Question

please answer the question fast ​

Answer 1

EXPLANATION.

$\implies \displaystyle \int\limits^\pi_0 {cos(x)} \, dx$

As we know that,

⇒ ∫cos x dx = sin x + c.

Using this formula in the equation, we get.

$\implies \displaystyle \bigg[ sin x \bigg]_{0}^{\pi}$

As we know that,

In definite integration first we put the upper limit then we put the lower limit, we get.

$\implies \displaystyle \bigg[sin(\pi) - sin(0) \bigg]$

As we know that,

⇒ sin(π) = 0.

⇒ sin(0) = 0.

$\implies \displaystyle \bigg[sin(\pi) - sin(0) \bigg] = 0.$

                                                                                                                         

MORE INFORMATION.

Summation of series by integration.

For finding sum of an infinite series with the help of definite integration, following formula be used,

$\sf \implies \displaystyle \lim_{n \to \infty} \sum_{r = 0}^{n - 1} f \bigg( \dfrac{r}{n} \bigg) . \dfrac{1}{n} = \int\limits^1_0 {f(x)} \, dx$

Working rules.

(1) = Express the given series in the form of,

$\sf \implies \displaystyle \lim_{n \to \infty} \sum_{r = 0}^{n - 1} f \bigg( \dfrac{r}{n} \bigg) . \dfrac{1}{n}$

(2) = Replace (r/n) by x, 1/n by dx, and ∑ by ∫, we get the integral ∫f(x)dx in place of above series.

(3) = The lower limit of this integral = $\sf \displaystyle \lim_{n \to \infty} \bigg( \dfrac{r}{n} \bigg)_{r = 0}$  r is least value in this case r = 0.

(4) = Upper limit = $\sf \implies \displaystyle \lim_{n \to \infty} \bigg( \dfrac{r}{n} \bigg)_{r = n - 1}$  r is greatest values in this case r = n - 1.

Answer 2

Given

$\int_{0}^{\pi} cosxdx$

Remember

1) Remember the rule that you have learnt in integration.

$\int{sinxdx} = -cosx+C$

Similarly,

$\int{cosxdx} = sinx+C$

Since the limits of integration is given, we will not take $C$.

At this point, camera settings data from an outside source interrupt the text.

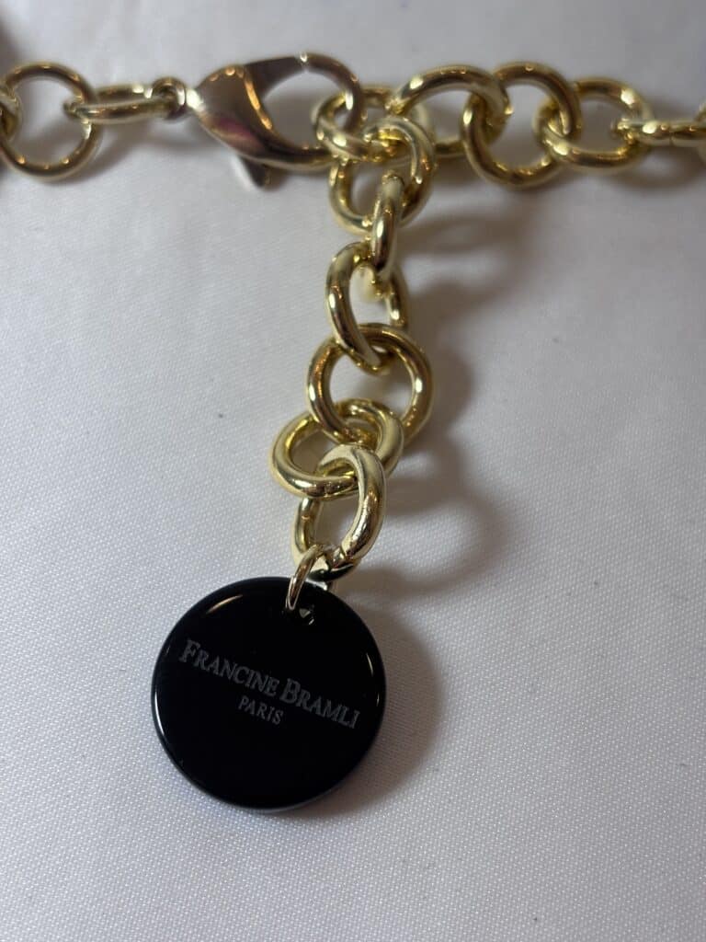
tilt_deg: -63.2
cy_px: 471
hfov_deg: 28.0
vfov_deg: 36.8
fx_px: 1414
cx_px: 353
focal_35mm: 52
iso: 25
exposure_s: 1/100
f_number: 1.6
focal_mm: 5.96
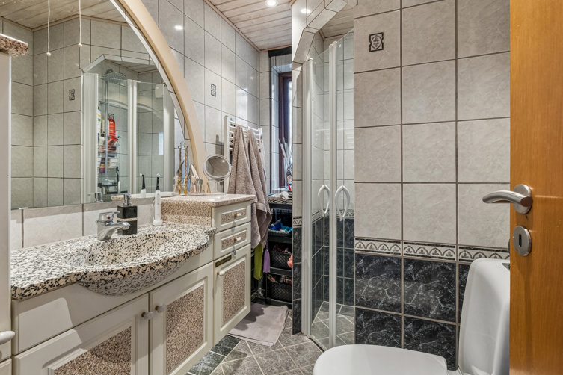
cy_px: 187
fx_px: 274
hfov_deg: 91.5
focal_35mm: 18
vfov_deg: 68.8
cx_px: 275
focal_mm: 11
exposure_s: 1/13
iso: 500
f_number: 8
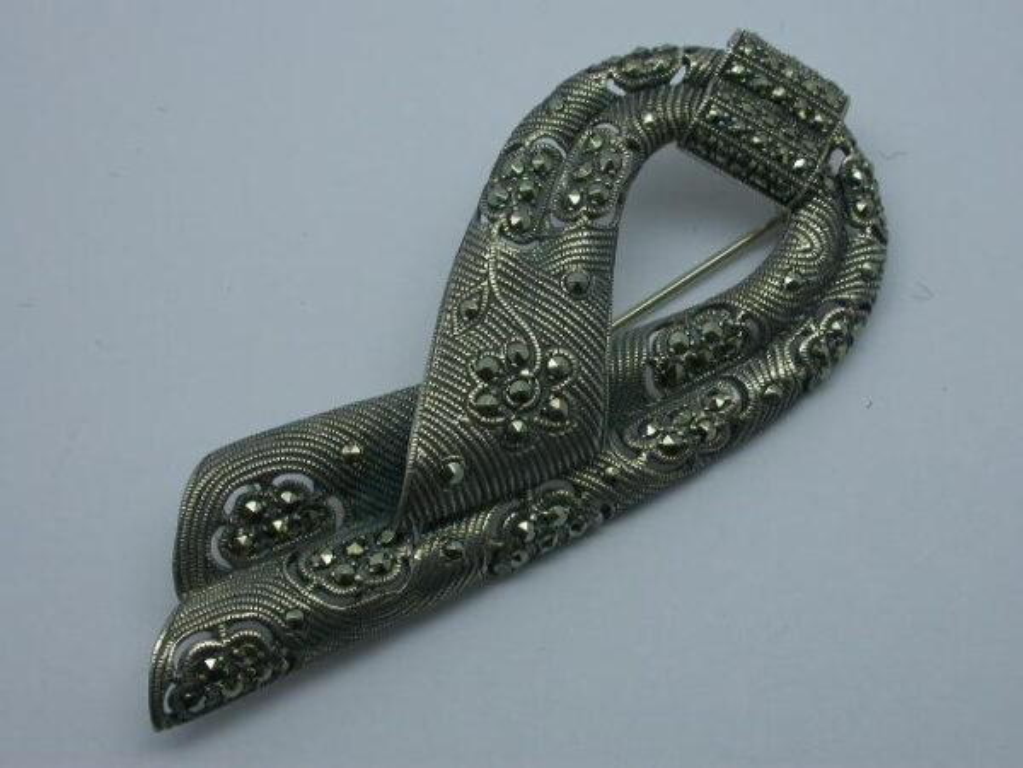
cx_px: 512
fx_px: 2512
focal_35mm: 85
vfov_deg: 17.4
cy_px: 384
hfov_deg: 23.0
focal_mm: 17.7
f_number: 8.3
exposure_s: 1/53.2
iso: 100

2) The value of radian $\pi$ is assumed to be 180°.

Solution

$\int_{0}^{\pi} cosxdx$

$=\left[sinx\right]^\pi_0$

By substituting the radian and 0 in place of x, we get:

$=sin \pi - sin0 \degree$

If you remember about the trigonometric table, you get to know that:

$\implies sin180 = 0$

$\implies sin0 = 0$

Therefore,

$\int_{0}^{\pi} cosxdx = 0$

Hope it helps you!